_Reading passage:_
==================================================
RiT / README.md

Improve model card: add paper link and sample usage (#1)

3910531 4 days ago

4.28 kB

	---
	datasets:
	- imagenet-1k
	library_name: pytorch
	license: mit
	pipeline_tag: unconditional-image-generation
	tags:
	- diffusion
	- flow-matching
	- representation-learning
	- dinov2
	- imagenet
	---

	# RiT-XL: Vanilla Diffusion Transformers Suffice in Representation Space

	This repository hosts the released RiT-XL checkpoint trained for 800 epochs on ImageNet 256×256 with frozen DINOv2-Small features.

	RiT (Representation Image Transformer) is a vanilla Diffusion Transformer that effectively models distributions in high-dimensional representation spaces, as presented in the paper [RiT: Vanilla Diffusion Transformers Suffice in Representation Space](https://huggingface.co/papers/2605.21981).

	[![GitHub](https://img.shields.io/badge/GitHub-lezhang7%2FRiT-181717.svg)](https://github.com/lezhang7/RiT)
	[![Paper](https://img.shields.io/badge/Paper-arXiv-b31b1b.svg)](https://huggingface.co/papers/2605.21981)
==================================================
_Brief 1:_ Reproduce the model card word for word from "# RiT-XL: Vanilla" up to and including "frozen DINOv2-Small features.".
The model card and the records were taken from separate sources.

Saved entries
==================================================
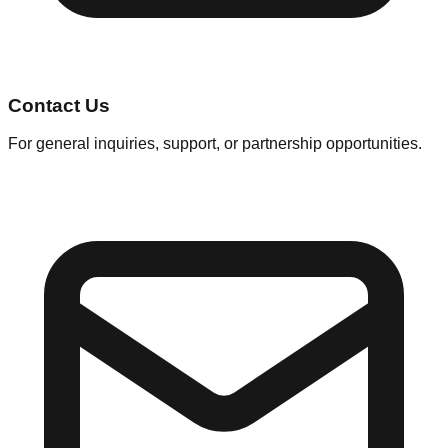
Contact Us
For general inquiries, support, or partnership opportunities.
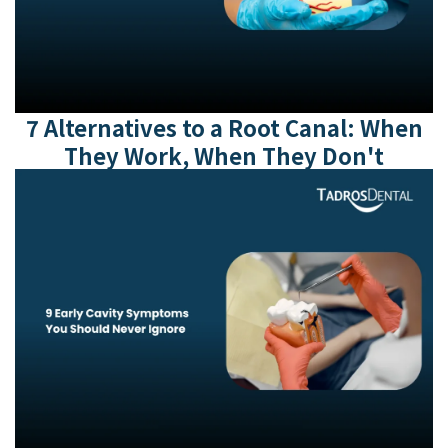
7 Alternatives to a Root Canal: When
They Work, When They Don't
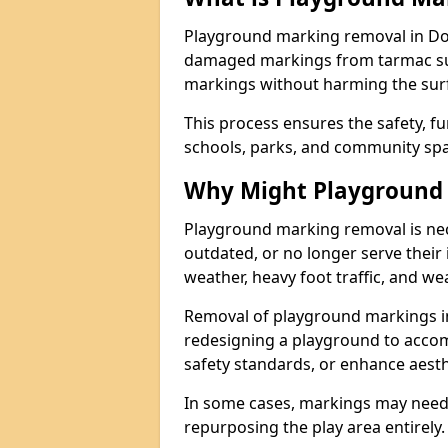
Playground marking removal in Dor
damaged markings from tarmac surf
markings without harming the surfa
This process ensures the safety, fu
schools, parks, and community spa
Why Might Playground
Playground marking removal is ne
outdated, or no longer serve their
weather, heavy foot traffic, and we
Removal of playground markings i
redesigning a playground to acco
safety standards, or enhance aesth
In some cases, markings may need
repurposing the play area entirely.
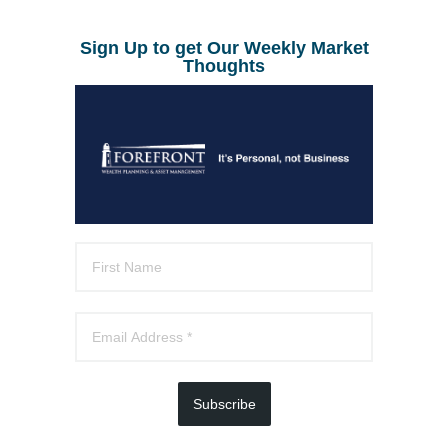
Sign Up to get Our Weekly Market
Thoughts
Subscribe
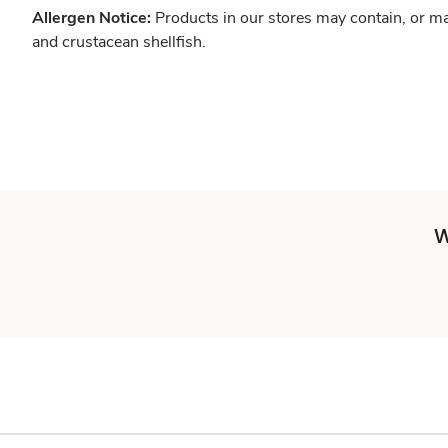
Allergen Notice:
Products in our stores may contain, or ma
and crustacean shellfish.
W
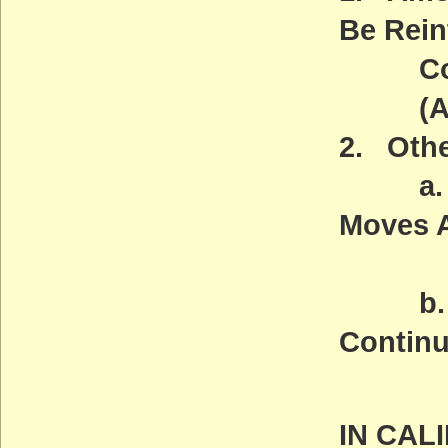
Be Rein
Congr
(ACT
2. Othe
a. Gr
Moves 
(AC
b. Opp
Continu
(AC
IN CAL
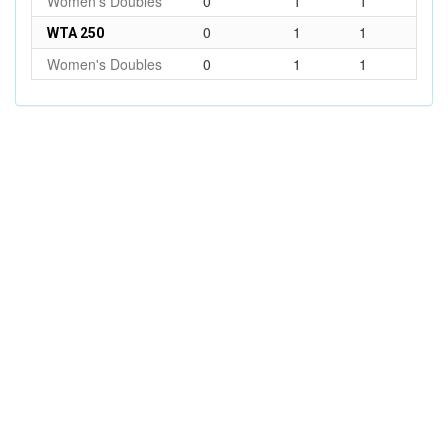
Women's Doubles
0
1
1
0
1
1
WTA 250
Women's Doubles
0
1
1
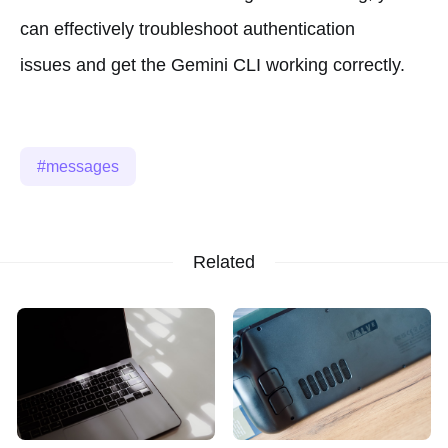
can effectively troubleshoot authentication
issues and get the Gemini CLI working correctly.
messages
Related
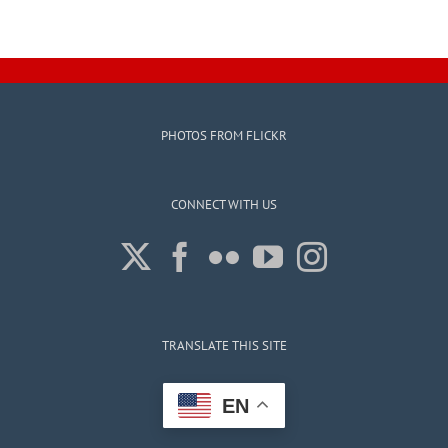
Election
Results
for
March
14th,
2026
PHOTOS FROM FLICKR
CONNECT WITH US
TRANSLATE THIS SITE
EN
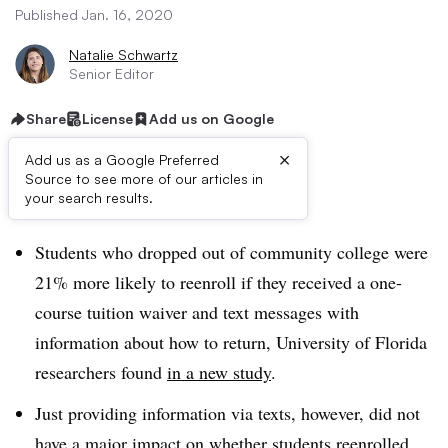
Published Jan. 16, 2020
Natalie Schwartz
Senior Editor
Share
License
Add us on Google
×
Add us as a Google Preferred
Source to see more of our articles in
Dive Brief:
your search results.
Students who dropped out of community college were
21% more likely to reenroll if they received a one-
course tuition waiver and text messages with
information about how to return, University of Florida
researchers found
in a new study
.
Just providing information via texts, however, did not
have a major impact on whether students reenrolled.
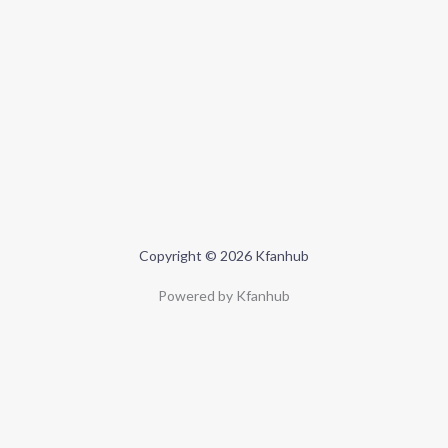
Copyright © 2026 Kfanhub
Powered by Kfanhub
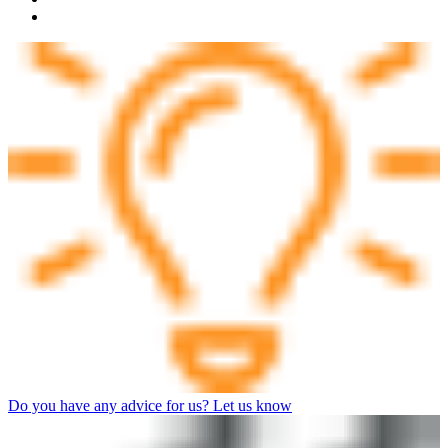
Do you have any advice for us? Let us know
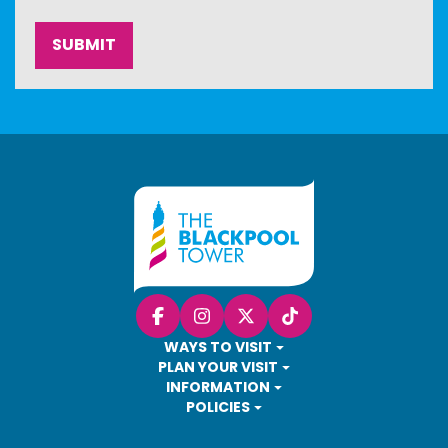
Facebook
Instagram
X (Twitter)
TikTok
WAYS TO VISIT
PLAN YOUR VISIT
INFORMATION
POLICIES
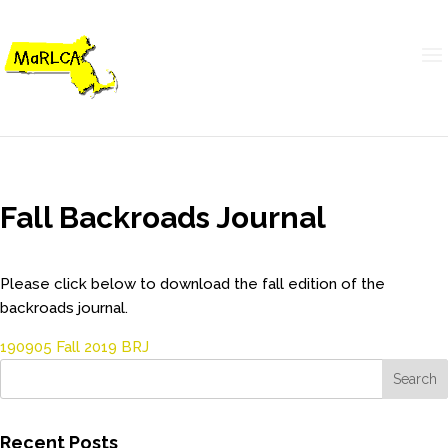
Fall Backroads Journal
Please click below to download the fall edition of the
backroads journal.
190905 Fall 2019 BRJ
Recent Posts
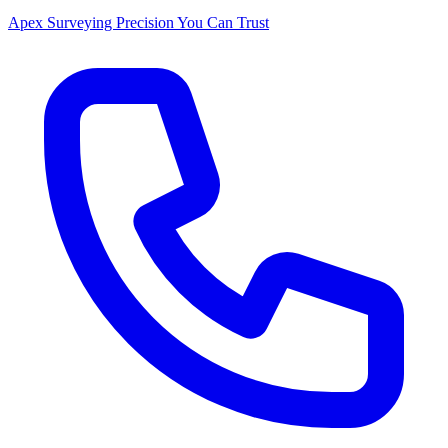
Apex Surveying
Precision You Can Trust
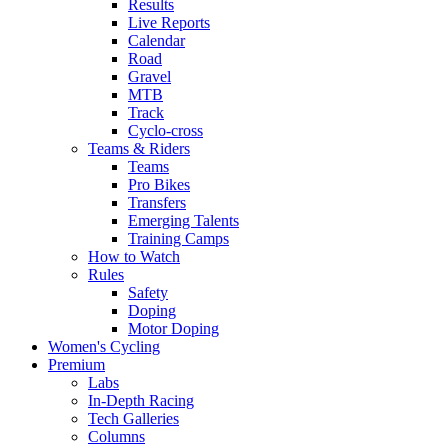
Results
Live Reports
Calendar
Road
Gravel
MTB
Track
Cyclo-cross
Teams & Riders
Teams
Pro Bikes
Transfers
Emerging Talents
Training Camps
How to Watch
Rules
Safety
Doping
Motor Doping
Women's Cycling
Premium
Labs
In-Depth Racing
Tech Galleries
Columns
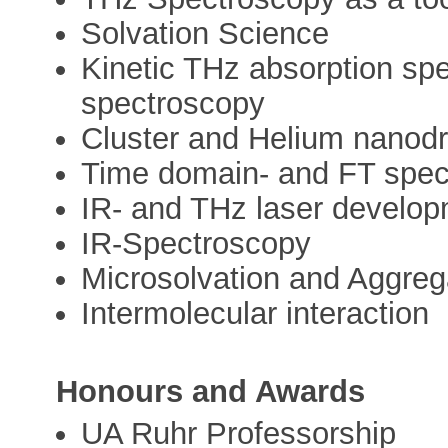
Solvation Science
Kinetic THz absorption sp
spectroscopy
Cluster and Helium nanodr
Time domain- and FT spec
IR- and THz laser develo
IR-Spectroscopy
Microsolvation and Aggreg
Intermolecular interaction
Honours and Awards
UA Ruhr Professorship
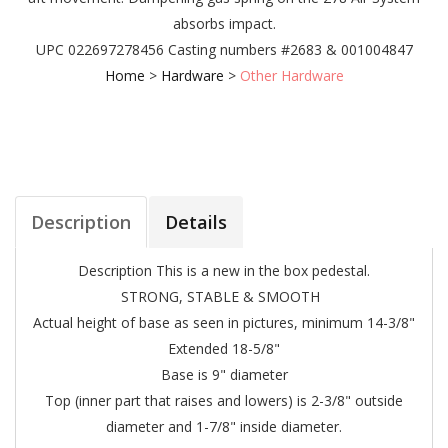
absorbs impact.
UPC 022697278456
Casting numbers #2683 & 001004847
Home
>
Hardware
>
Other Hardware
Description
Details
Description
This is a new in the box pedestal.
STRONG, STABLE & SMOOTH
Actual height of base as seen in pictures, minimum 14-3/8"
Extended 18-5/8"
Base is 9" diameter
Top (inner part that raises and lowers) is 2-3/8" outside
diameter and 1-7/8" inside diameter.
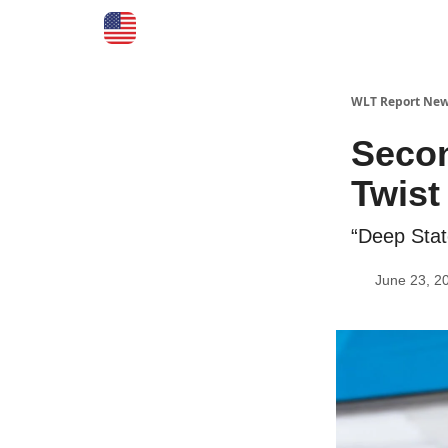
WLT Report New
Seco
Twist
“Deep Stat
June 23, 2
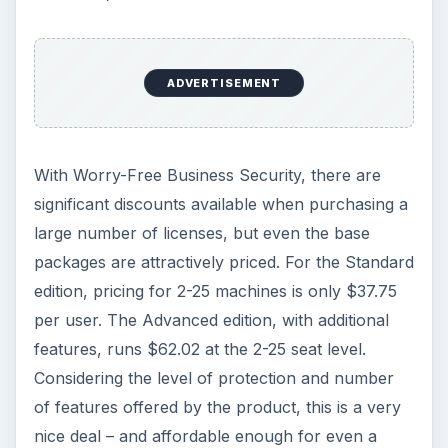
today.
Worry-Free is also user friendly enough that you
don’t need an IT guru to install and maintain the
software – a factor important to many small
businesses. If you want to test drive the software
yourself, a
free trial is available at Trend
Micro’s website
.
KEEP EXPLORING
More from Tech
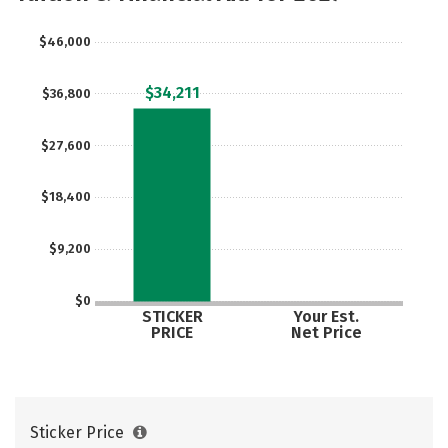
Social Media
Safety
Rankings
$46,000
Careers
$34,211
$36,800
$27,600
$18,400
$9,200
$0
STICKER
Your Est.
PRICE
Net Price
Sticker Price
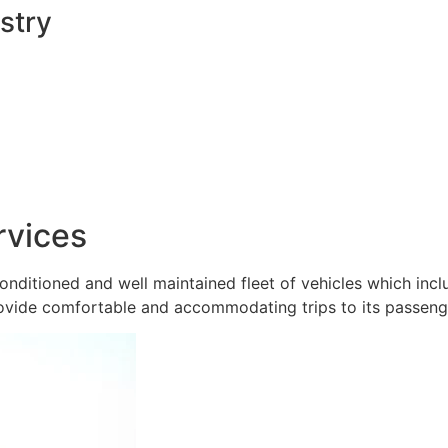
stry
rvices
onditioned and well maintained fleet of vehicles which inc
ovide comfortable and accommodating trips to its passeng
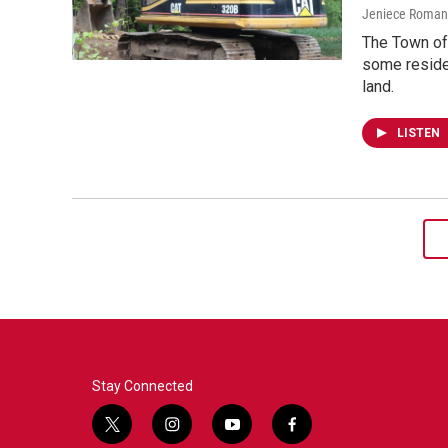
Jeniece Roman
The Town of 
some reside
land.
LISTEN
Stay Connected
t
i
y
f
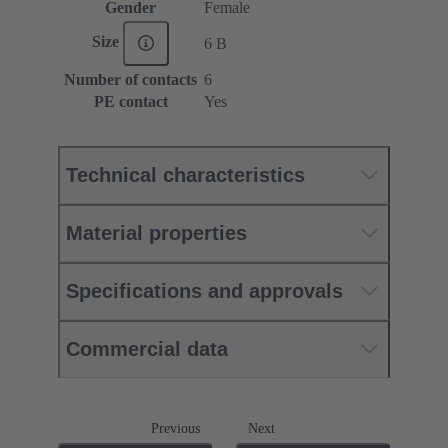
Gender
Female
Size
6 B
Number of contacts
6
PE contact
Yes
Technical characteristics
Material properties
Specifications and approvals
Commercial data
Previous
Next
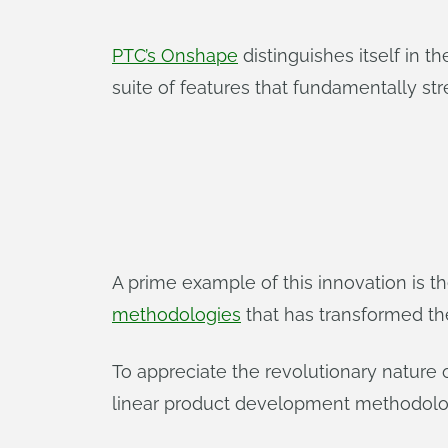
PTC’s Onshape
distinguishes itself in 
suite of features that fundamentally s
A prime example of this innovation is 
methodologies
that has transformed th
To appreciate the revolutionary nature 
linear product development methodolo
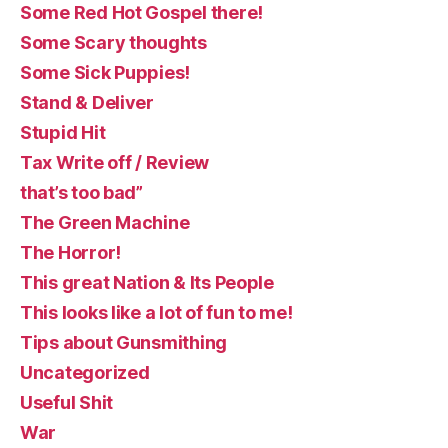
Some Red Hot Gospel there!
Some Scary thoughts
Some Sick Puppies!
Stand & Deliver
Stupid Hit
Tax Write off / Review
that’s too bad”
The Green Machine
The Horror!
This great Nation & Its People
This looks like a lot of fun to me!
Tips about Gunsmithing
Uncategorized
Useful Shit
War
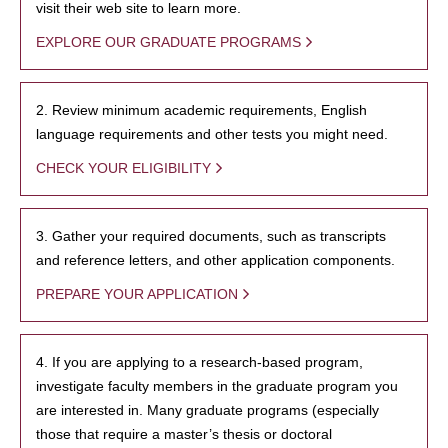
visit their web site to learn more.
EXPLORE OUR GRADUATE PROGRAMS
2. Review minimum academic requirements, English
language requirements and other tests you might need.
CHECK YOUR ELIGIBILITY
3. Gather your required documents, such as transcripts
and reference letters, and other application components.
PREPARE YOUR APPLICATION
4. If you are applying to a research-based program,
investigate faculty members in the graduate program you
are interested in. Many graduate programs (especially
those that require a master’s thesis or doctoral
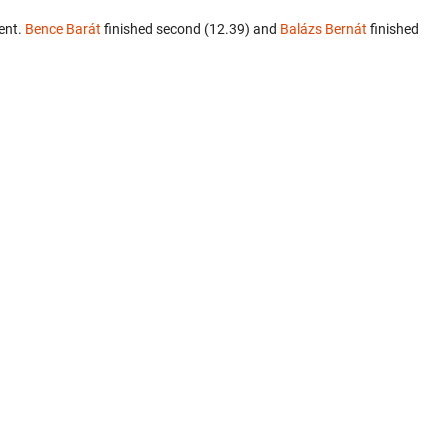
ent.
Bence Barát
finished second (12.39) and
Balázs Bernát
finished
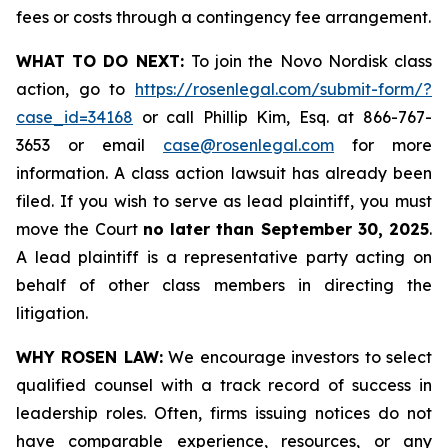
fees or costs through a contingency fee arrangement.
WHAT TO DO NEXT:
To join the Novo Nordisk class
action, go to
https://rosenlegal.com/submit-form/?
case_id=34168
or call Phillip Kim, Esq. at 866-767-
3653 or email
case@rosenlegal.com
for more
information. A class action lawsuit has already been
filed. If you wish to serve as lead plaintiff, you must
move the Court
no later than September 30, 2025
.
A lead plaintiff is a representative party acting on
behalf of other class members in directing the
litigation.
WHY ROSEN LAW:
We encourage investors to select
qualified counsel with a track record of success in
leadership roles. Often, firms issuing notices do not
have comparable experience, resources, or any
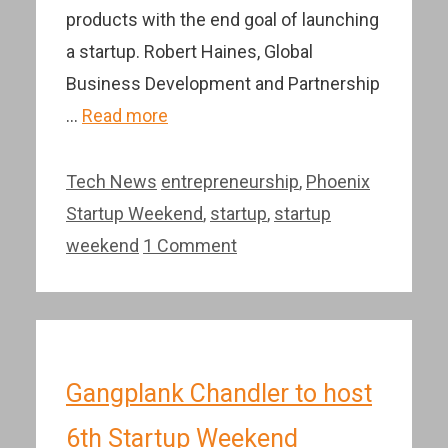
products with the end goal of launching
a startup. Robert Haines, Global
Business Development and Partnership
…
Read more
Categories
Tags
Tech News
entrepreneurship
,
Phoenix
Startup Weekend
,
startup
,
startup
weekend
1 Comment
Gangplank Chandler to host
6th Startup Weekend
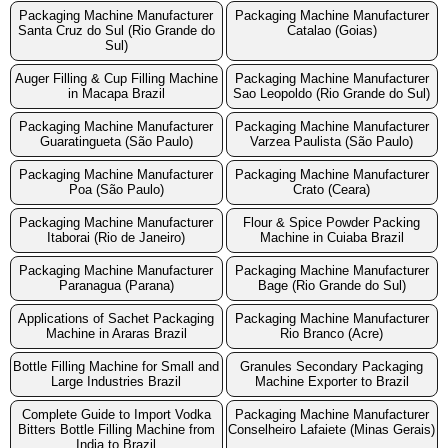
Packaging Machine Manufacturer
Packaging Machine Manufacturer
Santa Cruz do Sul (Rio Grande do
Catalao (Goias)
Sul)
Auger Filling & Cup Filling Machine
Packaging Machine Manufacturer
in Macapa Brazil
Sao Leopoldo (Rio Grande do Sul)
Packaging Machine Manufacturer
Packaging Machine Manufacturer
Guaratingueta (São Paulo)
Varzea Paulista (São Paulo)
Packaging Machine Manufacturer
Packaging Machine Manufacturer
Poa (São Paulo)
Crato (Ceara)
Packaging Machine Manufacturer
Flour & Spice Powder Packing
Itaborai (Rio de Janeiro)
Machine in Cuiaba Brazil
Packaging Machine Manufacturer
Packaging Machine Manufacturer
Paranagua (Parana)
Bage (Rio Grande do Sul)
Applications of Sachet Packaging
Packaging Machine Manufacturer
Machine in Araras Brazil
Rio Branco (Acre)
Bottle Filling Machine for Small and
Granules Secondary Packaging
Large Industries Brazil
Machine Exporter to Brazil
Complete Guide to Import Vodka
Packaging Machine Manufacturer
Bitters Bottle Filling Machine from
Conselheiro Lafaiete (Minas Gerais)
India to Brazil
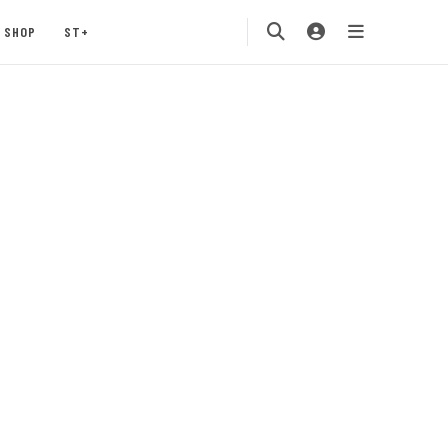
SHOP
ST+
==================================================
_Brief 2:_ Recast the lines of the records, from the line with "products with the end goal of launching" up to and including the line with "6th Startup Weekend", as a JSON list of strings with one string per line and blank lines omitted.

_Task output 1:_
# RiT-XL: Vanilla Diffusion Transformers Suffice in Representation Space

	This repository hosts the released RiT-XL checkpoint trained for 800 epochs on ImageNet 256×256 with frozen DINOv2-Small features.

_Task output 2:_
[
  "products with the end goal of launching",
  "a startup. Robert Haines, Global",
  "Business Development and Partnership",
  "…",
  "Read more",
  "Categories",
  "Tags",
  "Tech News",
  "entrepreneurship",
  ",",
  "Phoenix",
  "Startup Weekend",
  ",",
  "startup",
  ",",
  "startup",
  "weekend",
  "1 Comment",
  "Gangplank Chandler to host",
  "6th Startup Weekend"
]